Among the enriched genes, we identified a total of 5,643 top-scoring genes by applying the threshold of total reads of sgRNAs>300 and sgRNA diversity>1. This result suggests the potential profibrotic properties of these top-scoring genes and demonstrates that our GeCKO screening can accurately screen essential and functional molecular regulators involved in the TGF-β1-induced EMT. To identify crucial molecular regulators for further study, we compared our GeCKO screening data with the differentially expressed genes from GSE104908 (Figure 2E). Through the analysis of Venn diagram, 76 top molecular regulators were confirmed (Figure 2E).

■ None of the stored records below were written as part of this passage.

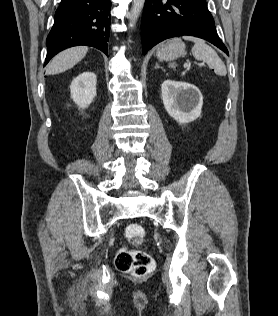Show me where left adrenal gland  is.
<instances>
[{
    "label": "left adrenal gland",
    "mask_w": 278,
    "mask_h": 316,
    "mask_svg": "<svg viewBox=\"0 0 278 316\" xmlns=\"http://www.w3.org/2000/svg\"><path fill=\"white\" fill-rule=\"evenodd\" d=\"M156 69L157 68H160V69H162L163 71H164V69L162 68V67H160V65L158 64V63H156V67H155Z\"/></svg>",
    "instance_id": "left-adrenal-gland-1"
}]
</instances>
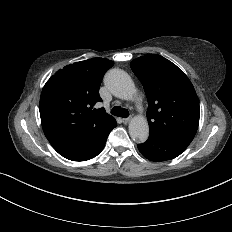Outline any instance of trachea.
<instances>
[{
  "instance_id": "3493384b",
  "label": "trachea",
  "mask_w": 232,
  "mask_h": 232,
  "mask_svg": "<svg viewBox=\"0 0 232 232\" xmlns=\"http://www.w3.org/2000/svg\"><path fill=\"white\" fill-rule=\"evenodd\" d=\"M111 113L117 117L127 118L129 116L128 110L120 106L113 107Z\"/></svg>"
}]
</instances>
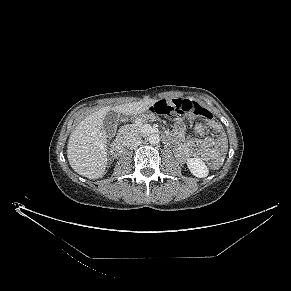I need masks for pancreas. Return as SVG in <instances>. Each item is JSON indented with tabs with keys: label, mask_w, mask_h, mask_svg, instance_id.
I'll list each match as a JSON object with an SVG mask.
<instances>
[{
	"label": "pancreas",
	"mask_w": 291,
	"mask_h": 291,
	"mask_svg": "<svg viewBox=\"0 0 291 291\" xmlns=\"http://www.w3.org/2000/svg\"><path fill=\"white\" fill-rule=\"evenodd\" d=\"M132 132H141V124L136 123L123 126L119 131V136H128Z\"/></svg>",
	"instance_id": "pancreas-1"
}]
</instances>
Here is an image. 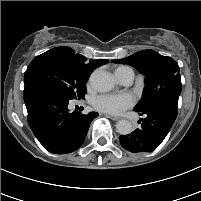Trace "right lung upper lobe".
Returning a JSON list of instances; mask_svg holds the SVG:
<instances>
[{"label":"right lung upper lobe","instance_id":"cb5924a9","mask_svg":"<svg viewBox=\"0 0 201 201\" xmlns=\"http://www.w3.org/2000/svg\"><path fill=\"white\" fill-rule=\"evenodd\" d=\"M45 53H57L61 55L67 62L69 68L76 75L87 80L94 69L108 62V60H90V62H86V58L84 56L75 54L73 49L66 46L56 47Z\"/></svg>","mask_w":201,"mask_h":201}]
</instances>
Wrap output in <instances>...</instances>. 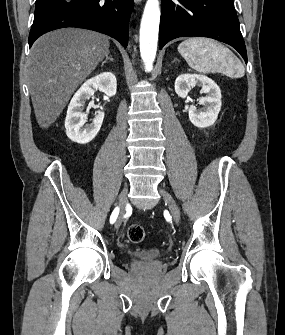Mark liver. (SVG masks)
Returning a JSON list of instances; mask_svg holds the SVG:
<instances>
[{
	"label": "liver",
	"mask_w": 285,
	"mask_h": 335,
	"mask_svg": "<svg viewBox=\"0 0 285 335\" xmlns=\"http://www.w3.org/2000/svg\"><path fill=\"white\" fill-rule=\"evenodd\" d=\"M109 38L80 28H63L33 44L27 66L29 92L40 128L62 114L79 84L109 54Z\"/></svg>",
	"instance_id": "liver-1"
}]
</instances>
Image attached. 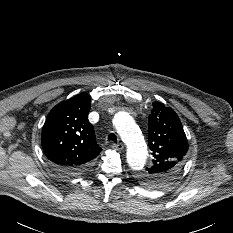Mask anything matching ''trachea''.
I'll return each instance as SVG.
<instances>
[{
	"label": "trachea",
	"mask_w": 233,
	"mask_h": 233,
	"mask_svg": "<svg viewBox=\"0 0 233 233\" xmlns=\"http://www.w3.org/2000/svg\"><path fill=\"white\" fill-rule=\"evenodd\" d=\"M108 140L109 141H113V142H117V137H116V135L114 134V133H111V134H109V136H108Z\"/></svg>",
	"instance_id": "trachea-1"
}]
</instances>
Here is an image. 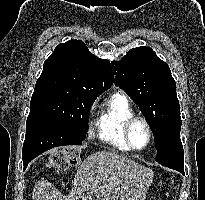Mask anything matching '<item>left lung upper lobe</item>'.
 Instances as JSON below:
<instances>
[{
	"instance_id": "1",
	"label": "left lung upper lobe",
	"mask_w": 205,
	"mask_h": 200,
	"mask_svg": "<svg viewBox=\"0 0 205 200\" xmlns=\"http://www.w3.org/2000/svg\"><path fill=\"white\" fill-rule=\"evenodd\" d=\"M112 64L117 86L139 106L153 132L157 150L165 141L168 125L180 117L176 82L168 64L150 47L133 48Z\"/></svg>"
}]
</instances>
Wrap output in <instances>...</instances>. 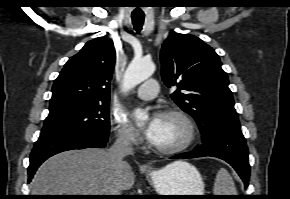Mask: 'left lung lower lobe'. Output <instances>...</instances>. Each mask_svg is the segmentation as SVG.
Returning a JSON list of instances; mask_svg holds the SVG:
<instances>
[{
    "label": "left lung lower lobe",
    "mask_w": 290,
    "mask_h": 199,
    "mask_svg": "<svg viewBox=\"0 0 290 199\" xmlns=\"http://www.w3.org/2000/svg\"><path fill=\"white\" fill-rule=\"evenodd\" d=\"M212 156L228 162L239 174L248 187L250 165L248 148L241 131H217L193 153H186L175 158H197Z\"/></svg>",
    "instance_id": "0a47b994"
}]
</instances>
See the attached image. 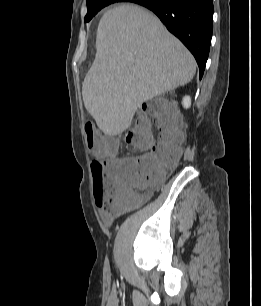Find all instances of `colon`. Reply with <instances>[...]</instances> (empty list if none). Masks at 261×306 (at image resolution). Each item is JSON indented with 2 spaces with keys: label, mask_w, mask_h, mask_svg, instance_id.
Segmentation results:
<instances>
[{
  "label": "colon",
  "mask_w": 261,
  "mask_h": 306,
  "mask_svg": "<svg viewBox=\"0 0 261 306\" xmlns=\"http://www.w3.org/2000/svg\"><path fill=\"white\" fill-rule=\"evenodd\" d=\"M152 124L159 129L158 139L152 135ZM88 146L98 155L112 154L115 141L97 137L92 125L85 126ZM181 120L178 114L160 99L151 100L126 135L127 144L139 157L112 159L108 166L93 160L91 170L98 198V207L110 212L130 201L135 187L158 185L167 169L181 154Z\"/></svg>",
  "instance_id": "colon-1"
}]
</instances>
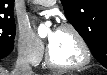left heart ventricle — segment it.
I'll use <instances>...</instances> for the list:
<instances>
[{"mask_svg": "<svg viewBox=\"0 0 107 75\" xmlns=\"http://www.w3.org/2000/svg\"><path fill=\"white\" fill-rule=\"evenodd\" d=\"M49 48L53 60L61 65H74L83 59L82 48L69 31L58 30Z\"/></svg>", "mask_w": 107, "mask_h": 75, "instance_id": "left-heart-ventricle-1", "label": "left heart ventricle"}]
</instances>
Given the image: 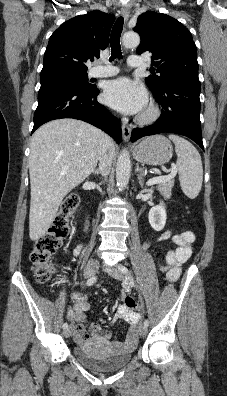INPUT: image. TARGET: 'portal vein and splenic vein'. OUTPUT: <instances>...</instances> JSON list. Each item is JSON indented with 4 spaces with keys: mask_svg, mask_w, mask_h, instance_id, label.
Wrapping results in <instances>:
<instances>
[{
    "mask_svg": "<svg viewBox=\"0 0 227 396\" xmlns=\"http://www.w3.org/2000/svg\"><path fill=\"white\" fill-rule=\"evenodd\" d=\"M176 174H177V168L175 166H172L171 172L168 175H166V176L160 175V176L151 178L150 180L147 181L146 184L148 186H150V185L166 182L167 180L174 178L176 176Z\"/></svg>",
    "mask_w": 227,
    "mask_h": 396,
    "instance_id": "portal-vein-and-splenic-vein-1",
    "label": "portal vein and splenic vein"
}]
</instances>
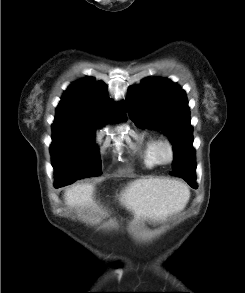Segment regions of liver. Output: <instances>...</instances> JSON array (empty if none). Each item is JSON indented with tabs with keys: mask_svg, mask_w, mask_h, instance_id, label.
I'll list each match as a JSON object with an SVG mask.
<instances>
[{
	"mask_svg": "<svg viewBox=\"0 0 245 293\" xmlns=\"http://www.w3.org/2000/svg\"><path fill=\"white\" fill-rule=\"evenodd\" d=\"M93 184H77L68 188L65 201L69 206L93 204ZM190 192L179 181L167 178L138 179L130 182L120 194V202L132 211L136 219H165L182 211L188 203Z\"/></svg>",
	"mask_w": 245,
	"mask_h": 293,
	"instance_id": "1",
	"label": "liver"
}]
</instances>
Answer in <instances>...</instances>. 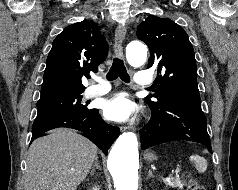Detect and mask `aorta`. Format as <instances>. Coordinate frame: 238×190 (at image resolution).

3.3 Pathway and functional enrichment analysis
To explore the PPI network among the identified top molecular regulators, we conducted the STRING analysis. As illustrated in Figure 3A, the PPI network comprising 76 nodes and 53 edges was constructed by applying a threshold of p < 0.05 and interaction score>0.4 (Disconnected nodes were hidden). Moreover, we performed KEGG pathway analysis for the top molecular regulators, and results exhibited enrichment in the TGF-β signaling pathway as well as other pathways associated with ECM dysregulation and EMT (e.g., focal adhesion and ECM-receptor interaction) (Figure 3B). Notably, we observed the enrichment of INHBA and found that the INHBA is involved in the TGF-β signaling pathway (Figure 3B and Supplementary Table S2). This result is in line with prior studies demonstrating the crosstalk between INHBA, EMT initiation and TGF-β pathway activation (Yu et al., 2021). In addition, the enrichment of COL6A3 was found, and it participates in ECM-receptor interaction, focal adhesion, and the PI3K-Akt signaling pathway (Figure 3B and Supplementary Table S2), all of which are associated with the pathogenesis of pulmonary fibrosis. The WNT11 and Wnt signaling pathway were also found to be enriched (Supplementary Table S2). Furthermore, the top-ranked biological process, cellular component, and molecular function of those top molecular regulators were analyzed through the GO analysis. As shown in Figure 3C and Supplementary Table S3, other molecular regulators (e.g., COL20A1, COL27A1, COL6A3, SMAD7, and WNT11) are involved in ECM structural constituent, collagen trimer, ECM component, adherens junction, collagen-containing ECM, as well as ECM organization. (Detailed information of KEGG and GO analyses is provided in Supplementary Tables S2, S3) Altogether, as these enriched genes are closely associated with ECM accumulation and TGF-β pathway activation, we therefore deduced that they may play a central role in regulating the TGF-β1-induced EMT and pulmonary fibrosis.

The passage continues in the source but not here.